*Objectif visé*: Dans le texte ci-dessous sur l’hôtel du Grand Contrôle, recopiez tel quel le passage qui s’ouvre sur les mots « De nombreux lecteurs » et se ferme sur « ouvrir en 2011. ».

*Extrait du texte*:
────
De nombreux lecteurs nous ont envoyé des mails pour s’indigner de l’affaire : le château de Versailles envisage de confier à un opérateur la création d’un hôtel de luxe dans l’hôtel du Grand Contrôle, qui dépend de l’établissement public. Or il se trouve que l’histoire n’est pas nouvelle même si, apparemment, elle n’avait pas encore abouti alors que l’hôtel devait ouvrir en 2011.
Cela n’a, pour nous, rien de choquant. Nous expliquions en effet à quelles conditions un hôtel pouvait s’installer dans un monument historique sans dommage. Il se trouve que l’hôtel du Grand Contrôle, qui n’a jamais été visitable, qui ne contient plus aucun élément réellement intéressant (on remerciera au passage l’armée qui l’a longtemps occupé et l’a laissé dans un état désastreux…) et qui était en très mauvais état, regroupe tous ces critères. Ce bâtiment, contrairement à ce que l’on pourrait penser de ce qu’on a lu dans la presse, ne fait pas réellement partie du château. Il est une dépendance de celui-ci. Il n’est d’ailleurs pas prévu de vendre l’édifice, mais de le louer. Personne ne sera privé de rien, il appartient toujours à l’établissement public et lui rapportera de l’argent tous les ans.
Il n’y a donc rien de scandaleux, ce qui est d’ailleurs un exploit pour Versailles. Il est dommage que des affaires bien plus déplorables ne déclenchent pas la même indignation. Ainsi, l’État a vendu, également à Versailles, l’hôtel de la Surintendance des Bâtiments du Roi, un autre bâtiment faisant partie du domaine royal et plus important d’ailleurs que l’hôtel du Grand Contrôle. Un énorme scandale contre lequel personne n’a protesté à l’exception de la Société pour la protection du patrimoine et de l’esthétique de la France.
────
*Données affichées*:

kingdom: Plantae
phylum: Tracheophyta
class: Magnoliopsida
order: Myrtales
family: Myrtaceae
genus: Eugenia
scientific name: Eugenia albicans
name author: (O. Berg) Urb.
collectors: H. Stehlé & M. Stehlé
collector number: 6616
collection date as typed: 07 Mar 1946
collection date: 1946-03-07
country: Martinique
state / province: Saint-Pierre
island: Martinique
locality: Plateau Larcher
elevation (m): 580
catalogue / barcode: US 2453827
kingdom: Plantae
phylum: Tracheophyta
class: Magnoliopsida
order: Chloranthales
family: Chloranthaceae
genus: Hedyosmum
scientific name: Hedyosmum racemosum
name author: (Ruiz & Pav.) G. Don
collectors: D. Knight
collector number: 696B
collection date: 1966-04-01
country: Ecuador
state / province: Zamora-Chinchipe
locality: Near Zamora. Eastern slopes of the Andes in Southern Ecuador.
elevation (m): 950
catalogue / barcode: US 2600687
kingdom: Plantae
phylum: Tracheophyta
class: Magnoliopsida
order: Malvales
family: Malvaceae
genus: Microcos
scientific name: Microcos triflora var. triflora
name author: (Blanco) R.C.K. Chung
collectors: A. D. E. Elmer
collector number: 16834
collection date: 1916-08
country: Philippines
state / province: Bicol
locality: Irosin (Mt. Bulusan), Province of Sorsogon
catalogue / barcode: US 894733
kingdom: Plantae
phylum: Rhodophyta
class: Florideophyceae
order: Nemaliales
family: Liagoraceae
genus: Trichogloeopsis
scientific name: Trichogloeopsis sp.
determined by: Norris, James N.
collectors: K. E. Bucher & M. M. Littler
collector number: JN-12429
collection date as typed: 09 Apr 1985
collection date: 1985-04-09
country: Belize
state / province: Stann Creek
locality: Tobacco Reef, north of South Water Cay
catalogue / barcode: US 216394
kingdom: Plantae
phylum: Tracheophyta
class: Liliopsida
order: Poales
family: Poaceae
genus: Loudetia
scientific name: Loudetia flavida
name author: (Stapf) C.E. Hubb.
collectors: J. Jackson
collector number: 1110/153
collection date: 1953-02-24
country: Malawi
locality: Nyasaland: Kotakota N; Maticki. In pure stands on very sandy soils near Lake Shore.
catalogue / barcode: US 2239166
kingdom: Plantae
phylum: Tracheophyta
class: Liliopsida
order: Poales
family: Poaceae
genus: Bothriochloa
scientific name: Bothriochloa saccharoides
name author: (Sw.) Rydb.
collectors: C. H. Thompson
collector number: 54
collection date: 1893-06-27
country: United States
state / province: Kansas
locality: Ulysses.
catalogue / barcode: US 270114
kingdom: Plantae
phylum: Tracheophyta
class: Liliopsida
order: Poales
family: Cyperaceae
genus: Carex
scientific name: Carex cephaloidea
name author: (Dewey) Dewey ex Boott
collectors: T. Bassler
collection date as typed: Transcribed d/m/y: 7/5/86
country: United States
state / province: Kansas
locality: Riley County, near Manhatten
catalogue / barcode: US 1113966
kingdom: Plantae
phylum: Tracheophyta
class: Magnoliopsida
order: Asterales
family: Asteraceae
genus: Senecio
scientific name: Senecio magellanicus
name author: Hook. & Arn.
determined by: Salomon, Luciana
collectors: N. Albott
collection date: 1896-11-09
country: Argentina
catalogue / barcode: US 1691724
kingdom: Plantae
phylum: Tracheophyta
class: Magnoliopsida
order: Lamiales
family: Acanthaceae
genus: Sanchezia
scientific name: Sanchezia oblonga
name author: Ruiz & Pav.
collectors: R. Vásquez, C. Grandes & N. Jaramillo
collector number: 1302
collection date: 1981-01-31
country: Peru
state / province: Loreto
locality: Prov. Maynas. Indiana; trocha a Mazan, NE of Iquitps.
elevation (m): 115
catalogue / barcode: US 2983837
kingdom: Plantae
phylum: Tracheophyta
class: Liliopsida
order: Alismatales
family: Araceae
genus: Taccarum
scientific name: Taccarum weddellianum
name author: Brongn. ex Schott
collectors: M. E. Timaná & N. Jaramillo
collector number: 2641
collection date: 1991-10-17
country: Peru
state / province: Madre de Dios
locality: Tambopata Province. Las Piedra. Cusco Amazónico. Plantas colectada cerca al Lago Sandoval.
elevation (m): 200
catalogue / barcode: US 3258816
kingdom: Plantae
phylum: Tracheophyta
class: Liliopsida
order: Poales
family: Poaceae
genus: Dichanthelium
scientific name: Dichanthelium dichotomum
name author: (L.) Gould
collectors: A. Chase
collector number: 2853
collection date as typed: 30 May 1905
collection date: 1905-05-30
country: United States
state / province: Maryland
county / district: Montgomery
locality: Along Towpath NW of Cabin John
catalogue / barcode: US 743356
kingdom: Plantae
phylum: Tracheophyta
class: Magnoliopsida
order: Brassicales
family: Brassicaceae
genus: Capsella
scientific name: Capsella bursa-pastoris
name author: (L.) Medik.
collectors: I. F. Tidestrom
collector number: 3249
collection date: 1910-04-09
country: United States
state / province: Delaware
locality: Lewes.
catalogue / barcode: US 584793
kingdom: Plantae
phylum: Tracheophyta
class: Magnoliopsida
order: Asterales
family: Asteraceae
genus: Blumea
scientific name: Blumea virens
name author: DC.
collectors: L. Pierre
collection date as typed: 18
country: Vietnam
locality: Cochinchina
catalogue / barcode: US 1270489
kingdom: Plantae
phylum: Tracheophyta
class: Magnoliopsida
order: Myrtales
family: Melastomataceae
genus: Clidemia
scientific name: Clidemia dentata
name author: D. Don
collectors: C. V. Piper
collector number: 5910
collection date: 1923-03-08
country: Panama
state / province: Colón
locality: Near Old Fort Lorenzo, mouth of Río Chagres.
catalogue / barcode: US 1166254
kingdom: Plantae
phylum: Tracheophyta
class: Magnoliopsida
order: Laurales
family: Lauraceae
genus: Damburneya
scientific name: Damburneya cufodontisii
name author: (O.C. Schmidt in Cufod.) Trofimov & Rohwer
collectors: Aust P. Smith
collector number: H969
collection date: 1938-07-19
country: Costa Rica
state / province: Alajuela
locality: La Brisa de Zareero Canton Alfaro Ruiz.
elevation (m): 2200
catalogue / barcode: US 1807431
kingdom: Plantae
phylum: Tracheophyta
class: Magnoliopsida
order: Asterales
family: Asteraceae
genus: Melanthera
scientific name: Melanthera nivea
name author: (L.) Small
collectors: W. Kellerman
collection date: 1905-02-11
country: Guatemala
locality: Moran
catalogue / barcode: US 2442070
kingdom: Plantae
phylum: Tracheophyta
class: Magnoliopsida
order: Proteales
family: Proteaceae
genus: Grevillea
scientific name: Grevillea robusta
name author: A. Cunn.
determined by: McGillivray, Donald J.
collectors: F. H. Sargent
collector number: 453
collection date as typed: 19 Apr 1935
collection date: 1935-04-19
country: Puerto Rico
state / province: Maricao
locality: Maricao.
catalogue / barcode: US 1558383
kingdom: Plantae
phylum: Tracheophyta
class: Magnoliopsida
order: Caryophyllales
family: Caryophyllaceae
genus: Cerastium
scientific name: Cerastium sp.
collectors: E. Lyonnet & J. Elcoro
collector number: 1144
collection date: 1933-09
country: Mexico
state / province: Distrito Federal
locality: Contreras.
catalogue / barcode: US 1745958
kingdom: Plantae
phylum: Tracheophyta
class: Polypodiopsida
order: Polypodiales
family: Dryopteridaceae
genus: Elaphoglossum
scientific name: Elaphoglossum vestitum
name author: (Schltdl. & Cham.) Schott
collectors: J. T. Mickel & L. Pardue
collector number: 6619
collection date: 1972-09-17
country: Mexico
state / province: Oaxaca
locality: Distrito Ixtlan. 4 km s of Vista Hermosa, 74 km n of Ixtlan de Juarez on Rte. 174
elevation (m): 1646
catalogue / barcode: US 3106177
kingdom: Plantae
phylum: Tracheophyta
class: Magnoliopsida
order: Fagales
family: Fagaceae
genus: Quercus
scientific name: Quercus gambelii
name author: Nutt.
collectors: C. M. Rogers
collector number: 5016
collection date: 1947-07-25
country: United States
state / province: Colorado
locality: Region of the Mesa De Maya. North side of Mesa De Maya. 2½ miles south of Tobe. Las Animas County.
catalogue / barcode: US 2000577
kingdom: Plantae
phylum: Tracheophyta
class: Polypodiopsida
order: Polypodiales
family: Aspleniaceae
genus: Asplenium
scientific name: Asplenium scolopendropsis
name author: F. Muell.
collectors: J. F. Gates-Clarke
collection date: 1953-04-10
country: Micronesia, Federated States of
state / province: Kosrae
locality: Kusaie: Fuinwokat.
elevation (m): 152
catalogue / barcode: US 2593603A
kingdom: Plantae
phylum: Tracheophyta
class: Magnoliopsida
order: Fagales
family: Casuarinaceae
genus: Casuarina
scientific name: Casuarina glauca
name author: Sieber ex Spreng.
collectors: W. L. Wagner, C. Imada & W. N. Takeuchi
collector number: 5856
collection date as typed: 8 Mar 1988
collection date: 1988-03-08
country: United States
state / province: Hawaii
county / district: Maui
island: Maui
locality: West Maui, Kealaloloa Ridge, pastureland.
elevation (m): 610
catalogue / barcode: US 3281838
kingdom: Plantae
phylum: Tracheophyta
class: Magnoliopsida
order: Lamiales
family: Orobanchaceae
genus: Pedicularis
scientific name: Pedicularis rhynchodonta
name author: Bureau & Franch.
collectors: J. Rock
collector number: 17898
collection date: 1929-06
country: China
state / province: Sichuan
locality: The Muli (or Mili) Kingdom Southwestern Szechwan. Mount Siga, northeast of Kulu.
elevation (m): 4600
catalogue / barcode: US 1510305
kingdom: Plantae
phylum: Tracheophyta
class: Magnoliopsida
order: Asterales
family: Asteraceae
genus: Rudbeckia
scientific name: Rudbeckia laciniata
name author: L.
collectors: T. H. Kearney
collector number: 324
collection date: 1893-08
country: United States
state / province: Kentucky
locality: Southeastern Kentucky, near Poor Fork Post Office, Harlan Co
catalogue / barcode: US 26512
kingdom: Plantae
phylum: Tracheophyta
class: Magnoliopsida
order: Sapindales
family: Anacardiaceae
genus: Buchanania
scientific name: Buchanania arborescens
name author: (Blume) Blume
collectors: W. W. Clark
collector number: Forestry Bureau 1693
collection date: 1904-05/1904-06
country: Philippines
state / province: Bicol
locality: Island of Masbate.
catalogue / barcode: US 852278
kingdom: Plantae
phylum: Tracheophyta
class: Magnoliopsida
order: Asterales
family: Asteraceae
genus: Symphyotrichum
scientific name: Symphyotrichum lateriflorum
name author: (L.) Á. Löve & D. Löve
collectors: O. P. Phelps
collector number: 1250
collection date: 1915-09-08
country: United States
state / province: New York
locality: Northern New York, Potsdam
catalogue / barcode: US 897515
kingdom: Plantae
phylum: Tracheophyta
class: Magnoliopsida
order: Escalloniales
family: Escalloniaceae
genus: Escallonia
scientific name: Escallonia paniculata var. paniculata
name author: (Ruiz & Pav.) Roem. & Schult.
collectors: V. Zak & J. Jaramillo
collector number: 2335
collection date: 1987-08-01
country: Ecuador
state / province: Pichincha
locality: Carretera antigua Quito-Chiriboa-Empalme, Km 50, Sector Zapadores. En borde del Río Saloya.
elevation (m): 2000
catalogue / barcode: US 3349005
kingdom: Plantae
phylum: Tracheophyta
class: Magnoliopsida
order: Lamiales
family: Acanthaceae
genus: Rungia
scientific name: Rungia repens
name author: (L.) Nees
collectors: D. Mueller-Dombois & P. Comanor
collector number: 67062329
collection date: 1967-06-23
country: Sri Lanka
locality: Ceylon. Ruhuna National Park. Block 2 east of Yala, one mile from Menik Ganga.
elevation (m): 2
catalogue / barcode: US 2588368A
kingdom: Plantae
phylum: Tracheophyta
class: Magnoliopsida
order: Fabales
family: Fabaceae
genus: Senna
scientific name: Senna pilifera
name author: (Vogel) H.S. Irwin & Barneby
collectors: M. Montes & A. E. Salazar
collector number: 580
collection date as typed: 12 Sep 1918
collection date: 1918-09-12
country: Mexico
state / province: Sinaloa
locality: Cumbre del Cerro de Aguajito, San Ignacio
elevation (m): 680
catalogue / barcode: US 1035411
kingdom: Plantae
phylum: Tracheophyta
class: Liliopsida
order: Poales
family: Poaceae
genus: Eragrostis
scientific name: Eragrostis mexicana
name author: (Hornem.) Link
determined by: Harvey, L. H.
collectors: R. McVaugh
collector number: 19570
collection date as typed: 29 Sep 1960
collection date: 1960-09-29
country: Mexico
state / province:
────
*Résultat obtenu*:
De nombreux lecteurs nous ont envoyé des mails pour s’indigner de l’affaire : le château de Versailles envisage de confier à un opérateur la création d’un hôtel de luxe dans l’hôtel du Grand Contrôle, qui dépend de l’établissement public. Or il se trouve que l’histoire n’est pas nouvelle même si, apparemment, elle n’avait pas encore abouti alors que l’hôtel devait ouvrir en 2011.